Datomic Performance with Clause Ordering

Published: August 13, 2014

When optimizing datomic queries, it’s best to put the most restrictive clauses first. Doing so, the datomic query engine can perform better.

For example, say we have 100 cities all with a daily temperature reading for every day of the last year. A total of 36,500 temperature entries. If we want to find the temperature for Denver on July 31, which query would be faster?

Version 1:

[:find ?temp
 :in ?city ?date
 :where
 [?temp :temperature/city ?city]
 [?temp :temperature/date ?date]]

Version 2:

[:find ?temp
 :in ?city ?date
 :where
 [?temp :temperature/date ?date]
 [?temp :temperature/city ?city]]

Version 1 will filter 36,500 temperatures → 365 temperatures → 1 temperature.

Version 2 will filter 36,500 temperatures → 100 temperatures → 1 temperature.

So, I’m suggesting that Version 2 of the query should perform better per the suggestions of the Datomic docs.

Let’s Get Scientific

Instead of just speculating, how about I run some timings and find out for sure.

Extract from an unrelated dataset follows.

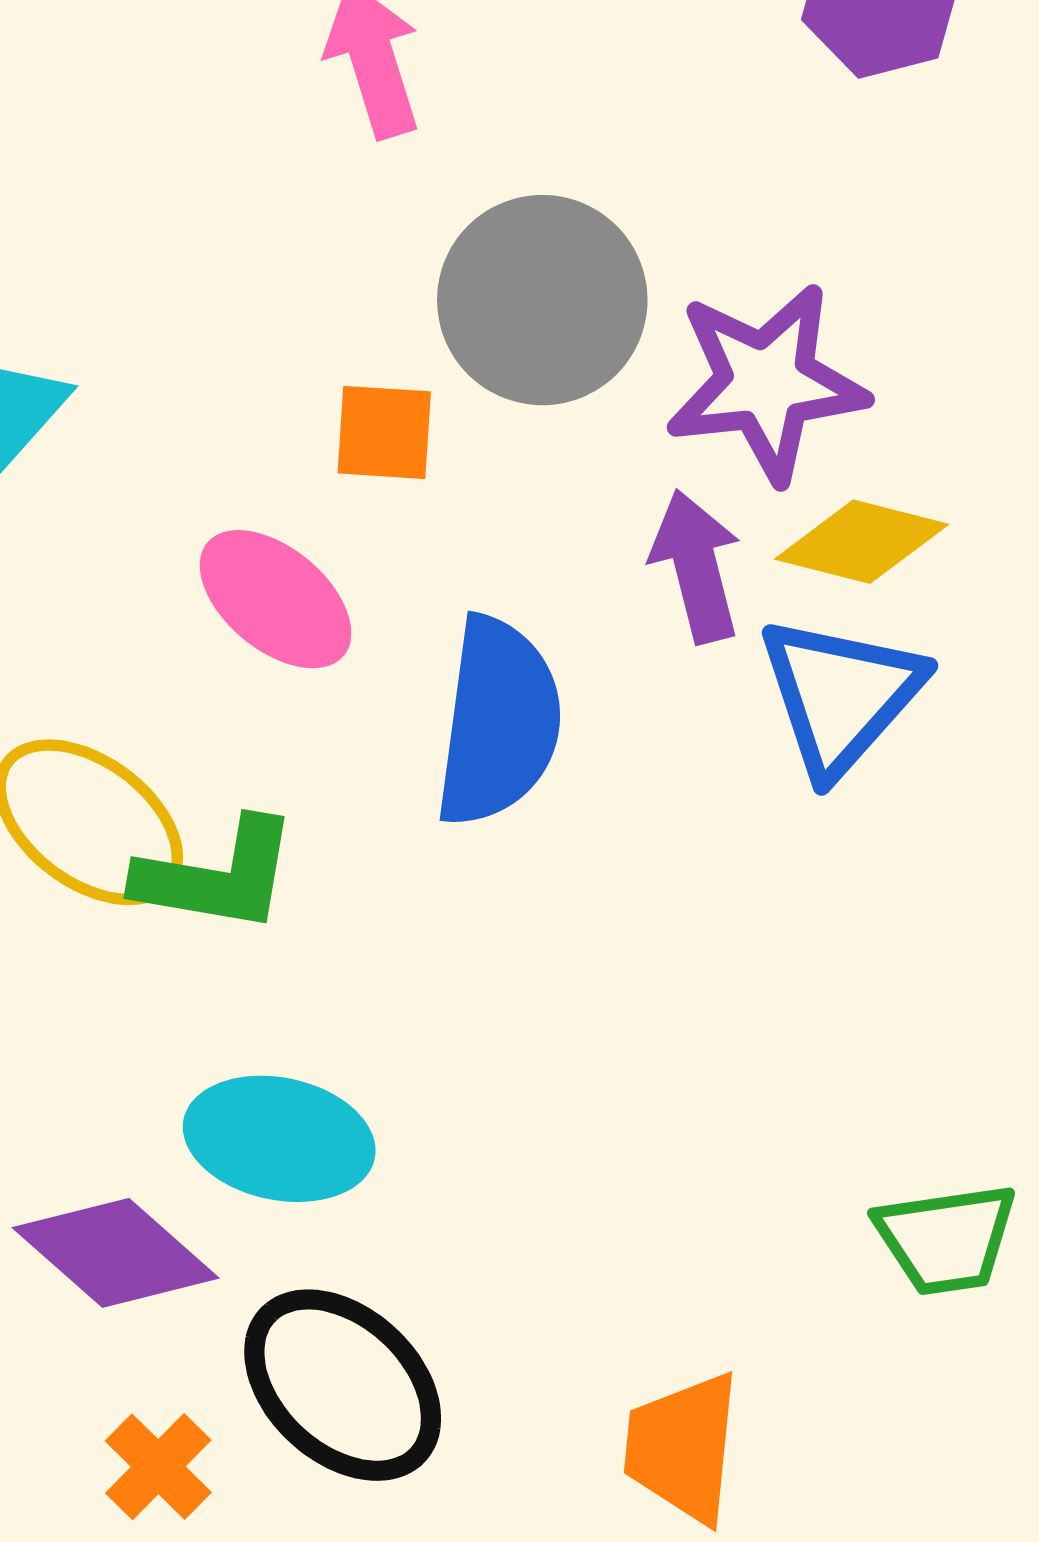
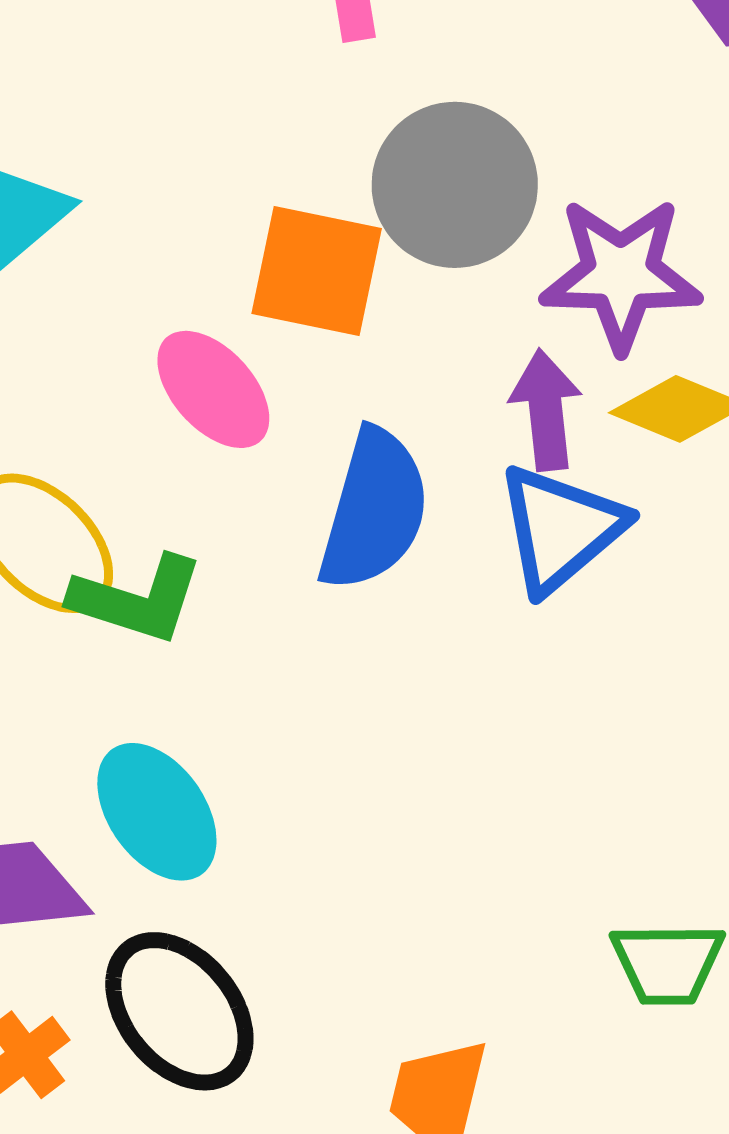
orange square: (384, 432) -> (317, 271), size x1.6
blue triangle: (841, 695) -> (561, 529), moved
cyan ellipse: (279, 1139) -> (157, 812), turned 35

(defn version-1 [& {city :for date :on}]
  (datomic.api/q '[:find ?temp
                   :in $ ?city ?date
                   :where
                   [?temp :temperature/city ?city]
                   [?temp :temperature/date ?date]]
                   (db) city date))

(defn version-2 [& {city :for date :on}]
  (datomic.api/q '[:find ?temp
                   :in $ ?city date
                   :where
                   [?temp :temperature/date ?date]
                   [?temp :temperature/city ?city]]
                   (db) city date))

(defn sample-1 [n-times]
  (dotimes [n n-times]
    (time (version-1 :for "Denver" :on (clj-time.coerce/to-date
                                         (clj-time.core/date-time 2014 7 31))))))

(defn sample-2 [n-times]
  (dotimes [n n-times]
    (time (version-2 :for "Denver" :on (clj-time.coerce/to-date
                                         (clj-time.core/date-time 2014 7 31))))))

(sample-1 100)
;;=> "Elapsed time: 10.949 msecs"
;;=> "Elapsed time: 9.007 msecs"
;;=> "Elapsed time: 9.8 msecs"
...

(sample-2 100)
;;=> "Elapsed time: 6.772 msecs"
;;=> "Elapsed time: 7.103 msecs"
;;=> "Elapsed time: 8.745 msecs"
...

It turns out, for a year’s worth of data for 100 cities, the average time for Version 1 was 8.91 msecs. Version 2 average was 7.47 msecs. A measly 1.5 msecs, or 16% difference.

As the Dataset Grows

Let’s think about how these two queries perform as the data grows. After the second year of our application gathering daily temperature data, we would have 73,000 total temperature entries.

Version 1 will filter 73,000 temperatures → 730 temperatures → 1 temperature.

Version 2 will filter 73,000 temperatures → 100 temperatures → 1 temperature.

Even though the amount of data doubled, the number of candidate entries after the first clause in Version 2 stayed the same.

How does the increase in data affect our timings?

(sample-1 100)
;;=> "Elapsed time: 42.886 msecs"
;;=> "Elapsed time: 30.389 msecs"
;;=> "Elapsed time: 43.137 msecs"
...

(sample-2 100)
;;=> "Elapsed time: 12.494 msecs"
;;=> "Elapsed time: 10.94 msecs"
;;=> "Elapsed time: 11.813 msecs"
...

The average for Version 1 for 2 years of data came to 18.87 msecs while the average time for Version 2 was 12.53 msecs. That is nearly 66% the running time. This goes to show, that as your data increases, performance adjustments like these become increasingly important.

Caveat

For small datasets, say within the first week, here’s how the two versions perform.

Version 1 will filter 700 temperatures → 7 temperatures → 1 temperature.

Version 2 will filter 700 temperatures → 100 temperatures → 1 temperature.

Wait, what?

This is because the number of cities is greater than the number of dates. In this example, it is a small amount and may only result in fractions of a millisecond difference. It shall serve only as a reminder that your data is different than my data, and your results may vary.